**SOURCE**.
The metal may be obtained in this latter form in several ways, of which the following is one of the most convenient. A solution of chloride of platinum is boiled with an excess of carbonate of soda, to which a quantity of sugar has been added, until the resulting precipitate becomes black. Chloride of sodium is formed, water and carbonic acid are produced by oxidation of the sugar, and the platinum is precipitated, so finely divided that it appears black. This powder is then collected on a filter, washed, and dried by a gentle heat, when it is found to have the power of condensing gases, especially oxygen, in its pores to a remarkable extent. It almost instantaneously converts alcohol into acetic acid, often with sufficient rise of temperature to cause combustion. It also converts wood spirit into formic acid. The unalterability of platinum at high temperatures, and its power of resisting the action of most chemical agents, render it useful for crucibles, evaporating dishes, forceps and foil for blowpipe experiments, and for other chemical and philosophical apparatus. Large platinum stills, sometimes weighing 2,000 oz., are used for the concentration of sulphuric acid. It was made into coin by the Russians to the amount of $2,500,000 between 1826 and 1864, when the coinage was discontinued.
It is sometimes used for the touch-holes of fowling pieces. Platinum forms alloys with most other metals, which are generally more fusible than the pure metal, the exceptions being with iridium and rhodium. Care must therefore be taken not to use platinum crucibles for melting other metals. Most of the platinum of commerce contains iridium, which increases its hardness and durability, without impairing its power of resisting chemical agents. Although when pure it is perfectly insoluble in nitric acid, when alloyed with 10 or 12 times its weight of silver it is with the latter metal easily dissolved by this acid. Hot oil of vitriol will dissolve out the silver. - Platinum forms two series of compounds,, the platinous, in which it is bivalent, and the platinic, in which it is quadrivalent, being similar to palladium. The dichloride, or platinous chloride, PtC12, is formed when platinic chloride, PtCl4, formerly called bichloride, is exposed in a dried and powdered condition to a heat of about 392° F., by which half of the chlorine is expelled. It is an olive-colored powder, insoluble in water, slightly soluble in nitric or sulphuric acid, but readily in hydrochloric acid when warmed. It is soluble in caustic potash, and in platinic chloride, forming with the latter a double salt.

**ACTIONS TO TAKE**.
1: Using the passage on platinum, decide whether each statement agrees with it: (a) platinum crucibles are suitable for melting other metals; (b) the Russians made platinum into coin between 1826 and 1864; (c) the iridium in commercial platinum weakens its resistance to chemical agents. For each, answer yes or no and quote the deciding words.
2: Write a continuation of the passage on platinum, beginning after its final sentence.
The lines after the passage on platinum are separate material.

**MATERIAL PROVIDED**.
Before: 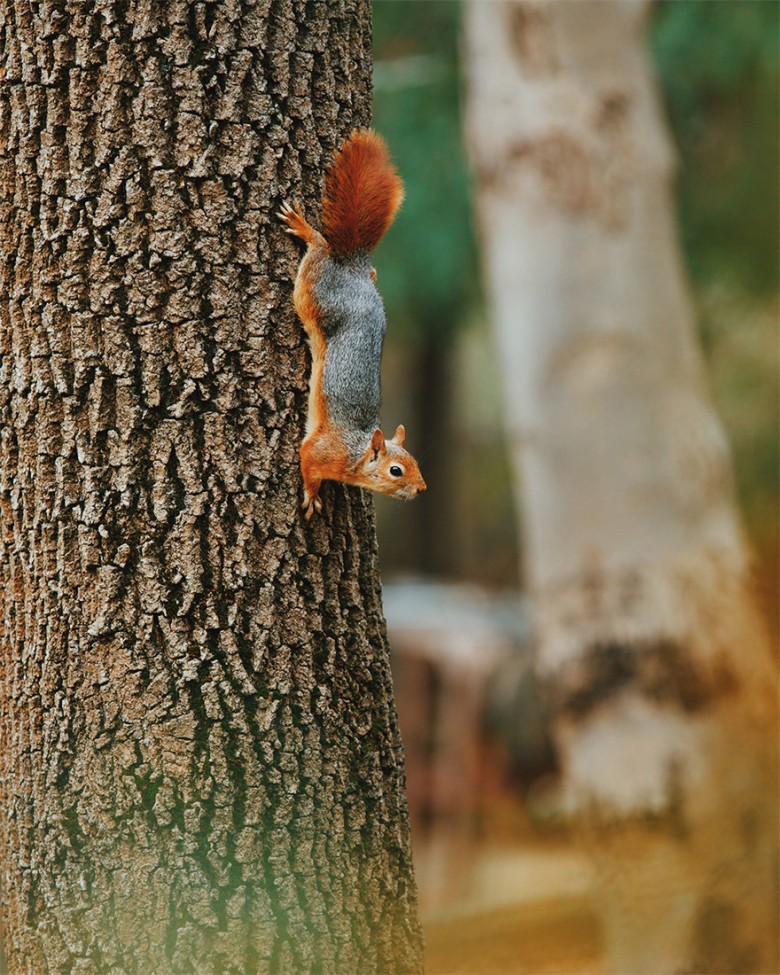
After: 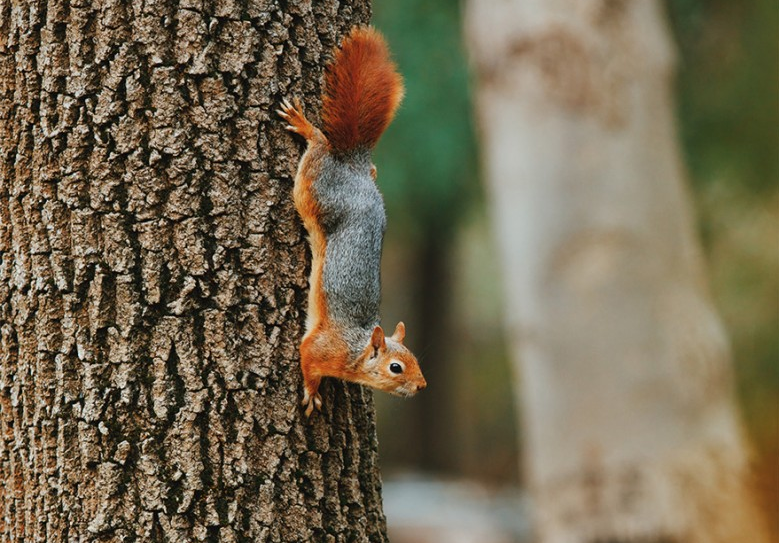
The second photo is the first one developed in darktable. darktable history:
crop and rotate: top 10.577%, bottom 33.674%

**EXERCISE RESULTS**.
1:
(a) No: "Care must therefore be taken not to use platinum crucibles for melting other metals."
(b) Yes: "It was made into coin by the Russians to the amount of $2,500,000 between 1826 and 1864"
(c) No: "which increases its hardness and durability, without impairing its power of resisting chemical agents"

2:
The solution in hydrochloric acid, when treated with an alkaline chloride, deposits a double salt in fine red prismatic crystals, the potassium salt having the formula 2KCl,PtCl2. These double salts are called chloroplatinites or plati-nosochlorides. The tetrachloride, or platinic chloride, PtCl4, is formed by the action of ni-tromuriatic acid on metallic platinum in which the nascent chlorine has sufficient affinity to combine with the metal. The acid solution when evaporated to dryness yields a deliquescent red-brown residue, which is very soluble in water and in alcohol, the aqueous solution having a pure orange-yellow tint. Platinic chloride unites with many metallic chlorides, forming double salts, called chloroplatinates or pla-ti'nochlorides, the most important being those formed with the alkaline metals and ammonium. Potassium platinochloride, 2KCl,PtCl4, is formed whenever solutions of chlorides of potassium and platinum are mixed, as a bright yellow precipitate, and on this account platinic chloride is used in the laboratory as a test for potassium compounds. The other salts of platinum, as the iodides, bromides, and cyanides, are of less importance.
There are two oxides: a protoxide, prepared by the action of caustic potash on platinous chloride; and a dioxide, obtained by adding sodic carbonate to platinic nitrate. The quantity of platinum in a compound or mixture is estimated by causing the formation of double salts of chloride of platinum with potassium or ammonium. The addition of alcohol favors the formation of the precipitate.